A toxicokinetic and toxicodynamic modeling approach using Myriophyllum spicatum to predict effects caused by short-term exposure to a sulfonylurea

Toxicokinetic and toxicodynamic models are a promising tool to address the effects of time-variable chemical exposure. Standard toxicity tests usually rely on static concentrations, but these chemical exposure patterns are unlikely to appear in the field, where time-variable exposure of chemicals is typical. In the present study, toxicodynamic processes were integrated into an existing model that includes the toxicokinetics and growth of the aquatic plant Myriophyllum spicatum, to predict the impact on plant growth of 2 iofensulfuron short-term exposure patterns. To establish a method that can be used with standard data from risk assessments, the toxicodynamics of iofensulfuron were based on effect data from a 14-d standard toxicity test using static concentrations. Modeling showed that the toxicokinetic and toxicodynamic growth model of M. spicatum can be successfully used to predict effects of short-term iofensulfuron exposure by using effect data from a standard toxicity test. A general approach is presented, in which time-variable chemical exposures can be evaluated more realistically without conducting additional toxicity studies.

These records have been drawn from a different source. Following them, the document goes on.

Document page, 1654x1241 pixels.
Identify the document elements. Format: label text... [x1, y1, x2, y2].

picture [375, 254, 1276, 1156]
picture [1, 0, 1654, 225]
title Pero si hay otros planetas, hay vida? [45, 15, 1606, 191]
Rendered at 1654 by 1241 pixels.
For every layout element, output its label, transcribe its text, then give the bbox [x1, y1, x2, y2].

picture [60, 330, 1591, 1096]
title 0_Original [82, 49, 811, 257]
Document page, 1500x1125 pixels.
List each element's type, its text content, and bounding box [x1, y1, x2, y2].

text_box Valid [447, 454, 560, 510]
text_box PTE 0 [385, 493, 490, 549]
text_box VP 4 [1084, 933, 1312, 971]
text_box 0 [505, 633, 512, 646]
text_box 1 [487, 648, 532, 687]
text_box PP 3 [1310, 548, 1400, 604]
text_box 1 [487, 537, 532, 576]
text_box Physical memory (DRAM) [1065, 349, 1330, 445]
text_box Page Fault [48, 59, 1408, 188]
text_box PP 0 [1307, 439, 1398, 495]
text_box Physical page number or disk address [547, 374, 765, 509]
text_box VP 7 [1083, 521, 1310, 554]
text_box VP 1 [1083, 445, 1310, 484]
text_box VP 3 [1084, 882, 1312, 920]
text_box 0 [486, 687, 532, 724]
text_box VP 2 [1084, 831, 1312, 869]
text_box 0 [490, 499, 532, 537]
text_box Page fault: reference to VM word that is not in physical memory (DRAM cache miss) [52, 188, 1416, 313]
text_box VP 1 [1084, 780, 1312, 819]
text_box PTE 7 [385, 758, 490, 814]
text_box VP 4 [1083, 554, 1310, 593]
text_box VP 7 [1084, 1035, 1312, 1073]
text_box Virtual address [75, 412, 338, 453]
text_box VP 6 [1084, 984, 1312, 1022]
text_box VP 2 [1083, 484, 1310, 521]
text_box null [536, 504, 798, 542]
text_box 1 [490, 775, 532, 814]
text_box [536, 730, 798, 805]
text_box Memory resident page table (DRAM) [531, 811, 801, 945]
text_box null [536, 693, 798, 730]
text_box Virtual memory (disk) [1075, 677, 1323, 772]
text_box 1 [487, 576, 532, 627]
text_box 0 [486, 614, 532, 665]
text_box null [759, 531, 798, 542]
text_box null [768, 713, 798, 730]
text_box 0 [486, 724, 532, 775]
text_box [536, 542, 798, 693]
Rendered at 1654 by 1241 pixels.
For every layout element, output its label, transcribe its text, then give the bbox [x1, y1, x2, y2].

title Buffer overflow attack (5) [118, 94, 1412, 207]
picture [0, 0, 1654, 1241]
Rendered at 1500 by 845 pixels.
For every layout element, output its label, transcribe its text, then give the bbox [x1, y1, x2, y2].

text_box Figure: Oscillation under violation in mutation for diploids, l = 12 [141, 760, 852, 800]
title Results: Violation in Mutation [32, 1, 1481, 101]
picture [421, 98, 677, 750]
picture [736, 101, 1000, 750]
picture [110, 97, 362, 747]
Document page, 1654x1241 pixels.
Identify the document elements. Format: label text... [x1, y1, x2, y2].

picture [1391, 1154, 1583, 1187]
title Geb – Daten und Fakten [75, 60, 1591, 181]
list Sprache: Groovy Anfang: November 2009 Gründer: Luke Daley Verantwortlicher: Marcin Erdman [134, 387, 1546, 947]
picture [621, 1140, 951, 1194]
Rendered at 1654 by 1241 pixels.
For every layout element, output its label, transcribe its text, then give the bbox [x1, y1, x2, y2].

How TK-TD and population models for aquatic macrophytes could support the risk assessment for plant protection products

This case study of the Society of Environmental Toxicology and Chemistry (SETAC) workshop MODELINK demonstrates the potential use of mechanistic effects models for macrophytes to extrapolate from effects of a plant protection product observed in laboratory tests to effects resulting from dynamic exposure on macrophyte populations in edge-of-field water bodies. A standard European Union (EU) risk assessment for an example herbicide based on macrophyte laboratory tests indicated risks for several exposure scenarios. Three of these scenarios are further analyzed using effect models for 2 aquatic macrophytes, the free-floating standard test species Lemna sp., and the sediment-rooted submerged additional standard test species Myriophyllum spicatum. Both models include a toxicokinetic (TK) part, describing uptake and elimination of the toxicant, a toxicodynamic (TD) part, describing the internal concentration-response function for growth inhibition, and a description of biomass growth as a function of environmental factors to allow simulating seasonal dynamics. The TK-TD models are calibrated and tested using laboratory tests, whereas the growth models were assumed to be fit for purpose based on comparisons of predictions with typical growth patterns observed in the field. For the risk assessment, biomass dynamics are predicted for the control situation and for several exposure levels. Based on specific protection goals for macrophytes, preliminary example decision criteria are suggested for evaluating the model outputs. The models refined the risk indicated by lower tier testing for 2 exposure scenarios, while confirming the risk associated for the third. Uncertainties related to the experimental and the modeling approaches and their application in the risk assessment are discussed. Based on this case study and the assumption that the models prove suitable for risk assessment once fully evaluated, we recommend that 1) ecological scenarios be developed that are also linked to the exposure scenarios, and 2) quantitative protection goals be set to facilitate the interpretation of model results for risk assessment.